An often good trick is to make the substitution $t=1/x$. However, in this case $t=1/\sqrt{x}$ seems better, because we get $$ \lim_{t\to0^+}\frac{\sqrt{1-at^2}-\sqrt{b}}{t} $$ The numerator has limit $1-\sqrt{b}$, therefore we see that, if $0\le b<1$ the limit is $\infty$, whereas for $b>1$ the limit is $-\infty$.

If $b=1$, this is the derivative at $0$ of the function $f(t)=\sqrt{1-at^2}$. Since $$ f'(t)=-\frac{at}{\sqrt{1-at^2}} $$ we have $f'(0)=0$.

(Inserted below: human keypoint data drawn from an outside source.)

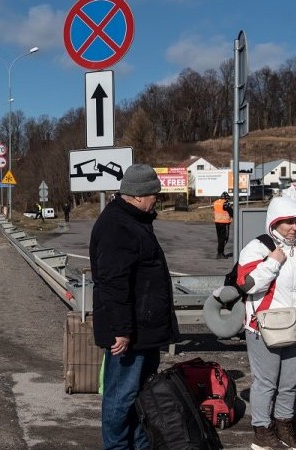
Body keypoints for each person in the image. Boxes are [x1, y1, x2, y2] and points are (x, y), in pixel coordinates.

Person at [89, 164, 179, 450]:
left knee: (141, 396)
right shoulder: (118, 226)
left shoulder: (135, 220)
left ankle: (141, 446)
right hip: (129, 334)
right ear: (138, 195)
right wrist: (122, 330)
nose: (157, 199)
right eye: (154, 194)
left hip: (144, 330)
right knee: (121, 398)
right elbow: (112, 284)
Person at [237, 196, 296, 450]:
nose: (294, 227)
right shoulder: (257, 247)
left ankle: (284, 426)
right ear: (274, 222)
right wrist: (274, 261)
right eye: (288, 221)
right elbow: (248, 284)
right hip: (264, 327)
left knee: (289, 383)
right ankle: (262, 431)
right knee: (266, 383)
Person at [213, 191, 234, 259]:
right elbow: (231, 212)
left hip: (217, 222)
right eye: (227, 199)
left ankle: (220, 252)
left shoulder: (216, 202)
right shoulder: (225, 204)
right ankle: (220, 253)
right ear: (226, 198)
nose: (228, 200)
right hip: (224, 223)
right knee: (224, 239)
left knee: (220, 238)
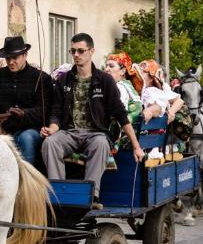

In conclusion $$ \lim_{x\to \infty} (\sqrt {x-a} - \sqrt {bx})= \begin{cases} \infty & 0\le b<1 \\[4px] 0 & b=1 \\[4px] -\infty & b>1 \end{cases} $$

Answer 5

Alternatively: $$\lim_\limits{x\to\infty} \sqrt{x-a}-\sqrt{bx}=\lim_\limits{x\to\infty} \sqrt{x}-\sqrt{bx}=(1-\sqrt{b})\lim_\limits{x\to\infty} \sqrt{x}=\begin{cases} 0, \ if \ b=1 \\ \infty, \ if \ b\ne 1. \end{cases}$$

Answer 6

Clearly, for $b<1$, $-\infty$ and for $b>1$, $\infty$ (because $\sqrt{1-a/x}-\sqrt b$ tends to the constant $1-\sqrt b$).

Then

$$\sqrt{x-a}-\sqrt{x}=\frac{x-a-x}{\sqrt{x-a}+\sqrt{x}}$$ and the limit is $0$.